SASACD: Seismo-Acoustic Synthetic Aperture Cable Detection / Development of a Seismo-Acoustic Imaging Method for Cable Detection and Determination of Depth of Burial in the Offshore Area

At a glance

  • Power cables connecting offshore wind farms to the grid are laid in the sea floor and have to be located precisely. Sediment movement can cause their position to change.
  • Current cable detection methods are often expensive and not always reliable.
  • Within the scope of the SASACD project, the project partners are therefore developing a new measurement method which can be used by the offshore industry.


The challenge

Offshore wind farms are connected to the grid on land via export cables, which are laid in the seabed. They are positioned such that they cannot be damaged by fishing or anchors. The cables must also not be laid too deep, as otherwise it can no longer be guaranteed that the circulating seawater in the sediment will cool the cables.

During the service life of an offshore wind farm, and thus also of the export cable, the depth of the cable may change due to sediment movements caused by ocean currents or tides. Regular measurements of the cable routes are thus necessary to ensure the optimum position of the cable and support any repair work.

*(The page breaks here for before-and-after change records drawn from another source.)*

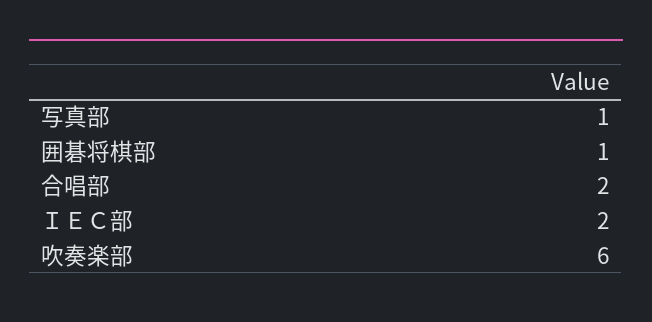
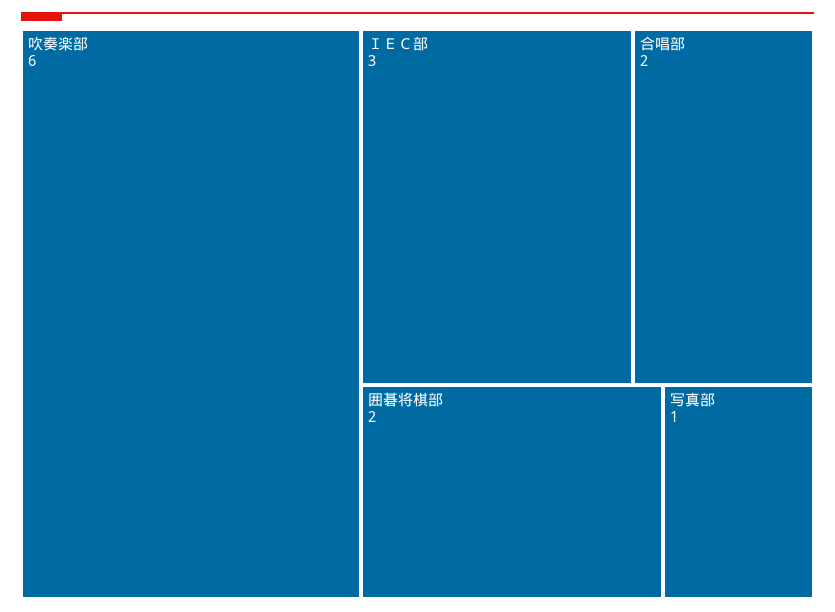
  {
    "写真部": 1,
-   "囲碁将棋部": 1,
+   "囲碁将棋部": 2,
    "合唱部": 2,
-   "ＩＥＣ部": 2,
+   "ＩＥＣ部": 3,
    "吹奏楽部": 6
  }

However, the acoustic and magnetic methods which are currently employed are time-consuming and expensive, plus not always reliable. For example, cables cannot be surveyed over an extensive area or they have to be switched off during the survey, resulting in financial losses for wind farm operators.


The solution

In the SASACD project, the project partners have set themselves the goal of developing a novel measurement system for cable localization that addresses the disadvantages of existing systems. The aim is to achieve efficient localization of cables and a sufficient penetration depth into the sediment, while avoiding having to turn the cables off. To this end, novel methods of diffraction imaging are being used which are already in use at the Fraunhofer IWES to detect boulders in marine sediments.


The added value

At the end of the project, a demonstrator will be available, which has the necessary technical configuration for cable detection and can also be used from relatively small survey vessels. In addition, a concept for data evaluation is being developed, with which fit-for-purpose survey results can be developed for typical industrial clients.

In one sub-project, the project coordinator, the Fraunhofer IWES, is responsible for system integration and system evaluation. The aim is to ensure the practical usability of the developed geophysical measurement system.